3. Reisegebühren für Schulveranstaltungen (pauschaliert):

  • Rechtsgrundlage: § 49a RGV; Verordnung des Bundesministers für Unterricht und Kunst über die Festsetzung der Reisegebühren für die Teilnahme an Schulveranstaltungen.
  • Für die Aufwendungen, die mit der Teilnahme an Schulveranstaltungen im Sinne der SchVV und gleichwertigen Veranstaltungen, die an den Pädagogischen Hochschulen durchgeführt werden, verbunden sind, haben Lehrer abweichend von den Bestimmungen der RGV Anspruch auf Reisegebühren, die unter Bedachtnahme auf die Art dieser Veranstaltungen und die mit der Teilnahme an ihnen verbundenen Gegebenheiten vom zuständigen Bundesminister im Einvernehmen mit dem Bundesminister für öffentlichen Dienst und Sport durch Verordnung festzusetzen sind.

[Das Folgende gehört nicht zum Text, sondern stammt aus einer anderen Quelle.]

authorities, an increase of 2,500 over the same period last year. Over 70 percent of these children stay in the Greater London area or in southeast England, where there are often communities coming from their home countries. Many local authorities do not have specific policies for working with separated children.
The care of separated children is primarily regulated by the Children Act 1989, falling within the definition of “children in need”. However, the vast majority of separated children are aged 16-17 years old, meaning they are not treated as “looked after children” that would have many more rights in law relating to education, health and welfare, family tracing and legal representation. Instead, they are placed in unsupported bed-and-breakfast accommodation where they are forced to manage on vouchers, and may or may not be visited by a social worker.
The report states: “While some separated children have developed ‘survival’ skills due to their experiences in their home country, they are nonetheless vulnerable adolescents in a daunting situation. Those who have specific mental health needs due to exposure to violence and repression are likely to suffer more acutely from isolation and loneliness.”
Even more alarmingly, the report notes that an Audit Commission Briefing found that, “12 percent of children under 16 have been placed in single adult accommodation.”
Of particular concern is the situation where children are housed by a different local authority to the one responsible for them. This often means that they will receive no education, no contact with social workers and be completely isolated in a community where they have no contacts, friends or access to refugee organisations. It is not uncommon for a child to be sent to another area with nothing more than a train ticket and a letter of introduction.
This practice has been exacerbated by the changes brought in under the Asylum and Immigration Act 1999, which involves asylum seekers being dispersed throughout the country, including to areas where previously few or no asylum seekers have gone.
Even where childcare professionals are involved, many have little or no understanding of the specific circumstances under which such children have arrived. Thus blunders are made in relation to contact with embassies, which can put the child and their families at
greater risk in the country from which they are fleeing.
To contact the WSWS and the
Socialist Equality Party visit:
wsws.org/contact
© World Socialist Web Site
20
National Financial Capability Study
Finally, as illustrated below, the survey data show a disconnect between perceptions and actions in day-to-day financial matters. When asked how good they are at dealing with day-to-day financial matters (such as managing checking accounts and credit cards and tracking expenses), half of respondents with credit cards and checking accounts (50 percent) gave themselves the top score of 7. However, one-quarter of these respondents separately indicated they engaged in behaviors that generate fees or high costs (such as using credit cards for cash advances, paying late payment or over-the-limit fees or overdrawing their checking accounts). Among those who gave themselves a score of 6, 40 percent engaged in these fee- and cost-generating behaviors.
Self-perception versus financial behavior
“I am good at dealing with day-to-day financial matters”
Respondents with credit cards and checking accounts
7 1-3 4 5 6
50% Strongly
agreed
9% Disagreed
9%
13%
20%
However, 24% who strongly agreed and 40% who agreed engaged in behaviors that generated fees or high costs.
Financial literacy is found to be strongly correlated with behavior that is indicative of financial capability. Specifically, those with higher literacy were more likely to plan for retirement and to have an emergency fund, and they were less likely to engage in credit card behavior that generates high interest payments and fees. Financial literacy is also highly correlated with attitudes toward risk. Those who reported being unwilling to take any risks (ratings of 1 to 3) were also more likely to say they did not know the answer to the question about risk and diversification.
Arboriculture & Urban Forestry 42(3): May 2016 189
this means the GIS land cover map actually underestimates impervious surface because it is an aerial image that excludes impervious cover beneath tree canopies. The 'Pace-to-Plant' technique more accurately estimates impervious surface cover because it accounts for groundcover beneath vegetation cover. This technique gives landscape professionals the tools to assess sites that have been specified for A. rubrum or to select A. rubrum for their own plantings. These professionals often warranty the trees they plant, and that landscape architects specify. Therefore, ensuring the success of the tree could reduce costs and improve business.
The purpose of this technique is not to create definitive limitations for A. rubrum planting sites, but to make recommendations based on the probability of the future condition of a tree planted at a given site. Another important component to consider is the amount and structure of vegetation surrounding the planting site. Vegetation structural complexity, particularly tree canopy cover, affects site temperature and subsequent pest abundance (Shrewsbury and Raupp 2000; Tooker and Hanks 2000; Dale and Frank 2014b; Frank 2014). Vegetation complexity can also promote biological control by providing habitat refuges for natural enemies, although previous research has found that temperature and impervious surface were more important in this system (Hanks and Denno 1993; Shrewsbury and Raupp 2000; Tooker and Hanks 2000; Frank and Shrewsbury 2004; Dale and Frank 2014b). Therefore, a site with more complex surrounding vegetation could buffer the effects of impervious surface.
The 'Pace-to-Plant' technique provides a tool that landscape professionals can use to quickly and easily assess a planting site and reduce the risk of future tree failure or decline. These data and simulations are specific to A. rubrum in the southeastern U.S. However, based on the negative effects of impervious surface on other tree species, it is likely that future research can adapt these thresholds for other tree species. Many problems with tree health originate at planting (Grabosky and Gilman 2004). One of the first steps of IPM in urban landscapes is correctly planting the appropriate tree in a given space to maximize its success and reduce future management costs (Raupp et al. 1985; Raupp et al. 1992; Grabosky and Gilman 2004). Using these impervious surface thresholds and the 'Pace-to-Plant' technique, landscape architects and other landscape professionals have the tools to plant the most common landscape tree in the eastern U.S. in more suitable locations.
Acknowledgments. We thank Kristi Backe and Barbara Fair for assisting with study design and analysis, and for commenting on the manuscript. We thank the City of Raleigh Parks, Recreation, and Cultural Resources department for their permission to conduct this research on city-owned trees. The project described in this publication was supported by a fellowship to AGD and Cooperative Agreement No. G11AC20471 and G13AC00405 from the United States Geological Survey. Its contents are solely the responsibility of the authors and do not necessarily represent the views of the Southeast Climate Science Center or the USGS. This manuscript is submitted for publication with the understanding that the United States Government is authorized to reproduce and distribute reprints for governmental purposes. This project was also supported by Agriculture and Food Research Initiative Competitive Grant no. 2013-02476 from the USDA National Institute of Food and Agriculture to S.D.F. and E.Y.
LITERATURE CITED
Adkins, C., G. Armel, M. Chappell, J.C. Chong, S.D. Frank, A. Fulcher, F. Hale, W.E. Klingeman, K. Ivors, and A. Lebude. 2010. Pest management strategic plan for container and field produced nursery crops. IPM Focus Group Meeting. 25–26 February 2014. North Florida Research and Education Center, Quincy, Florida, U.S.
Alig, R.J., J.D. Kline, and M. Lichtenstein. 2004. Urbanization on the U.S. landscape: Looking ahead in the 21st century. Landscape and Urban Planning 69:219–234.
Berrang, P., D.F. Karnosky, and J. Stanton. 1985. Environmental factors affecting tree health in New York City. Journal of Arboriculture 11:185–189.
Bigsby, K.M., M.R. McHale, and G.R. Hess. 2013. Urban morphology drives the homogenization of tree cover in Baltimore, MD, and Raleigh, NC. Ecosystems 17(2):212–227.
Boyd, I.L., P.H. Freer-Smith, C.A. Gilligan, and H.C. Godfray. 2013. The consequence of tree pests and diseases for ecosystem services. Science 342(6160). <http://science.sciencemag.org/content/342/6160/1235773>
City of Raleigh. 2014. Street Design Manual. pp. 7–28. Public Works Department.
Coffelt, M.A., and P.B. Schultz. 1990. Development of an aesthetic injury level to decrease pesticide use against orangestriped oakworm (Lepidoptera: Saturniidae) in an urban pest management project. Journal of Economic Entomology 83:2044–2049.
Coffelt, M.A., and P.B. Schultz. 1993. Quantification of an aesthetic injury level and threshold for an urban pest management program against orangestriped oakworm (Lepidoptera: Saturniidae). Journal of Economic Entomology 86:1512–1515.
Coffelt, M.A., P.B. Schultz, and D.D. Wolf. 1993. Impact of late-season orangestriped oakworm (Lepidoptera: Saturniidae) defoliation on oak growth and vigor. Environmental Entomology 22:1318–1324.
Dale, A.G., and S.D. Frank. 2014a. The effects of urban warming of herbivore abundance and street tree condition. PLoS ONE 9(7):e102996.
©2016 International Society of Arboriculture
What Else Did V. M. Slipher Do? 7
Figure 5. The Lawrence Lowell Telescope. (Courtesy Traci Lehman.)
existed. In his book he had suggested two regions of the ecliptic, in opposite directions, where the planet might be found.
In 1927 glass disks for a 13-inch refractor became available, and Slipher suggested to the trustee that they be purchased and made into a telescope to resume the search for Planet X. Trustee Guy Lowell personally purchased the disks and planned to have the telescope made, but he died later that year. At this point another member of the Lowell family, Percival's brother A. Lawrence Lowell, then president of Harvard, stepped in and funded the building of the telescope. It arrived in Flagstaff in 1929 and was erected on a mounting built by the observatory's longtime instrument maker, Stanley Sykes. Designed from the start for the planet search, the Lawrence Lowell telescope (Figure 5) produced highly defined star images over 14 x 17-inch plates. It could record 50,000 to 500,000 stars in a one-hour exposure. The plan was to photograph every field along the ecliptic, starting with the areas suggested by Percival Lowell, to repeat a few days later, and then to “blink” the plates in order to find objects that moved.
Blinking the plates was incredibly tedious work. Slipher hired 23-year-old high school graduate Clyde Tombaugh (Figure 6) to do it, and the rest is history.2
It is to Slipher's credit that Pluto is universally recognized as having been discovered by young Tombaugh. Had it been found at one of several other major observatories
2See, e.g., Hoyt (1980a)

Dies ist im Schulbereich durch die Verordnung des Bundesministers für Unterricht und Kunst über die Festsetzung der Reisegebühren für die Teilnahme an Schulveranstaltungen geschehen.
  • Für die Festsetzung der Reisezulage dient die Tagesgebühr des Tarifes 1 als Bemessungsgrundlage - und zwar unabhängig davon, ob die Schulveranstaltung im Inland oder im Ausland stattfindet.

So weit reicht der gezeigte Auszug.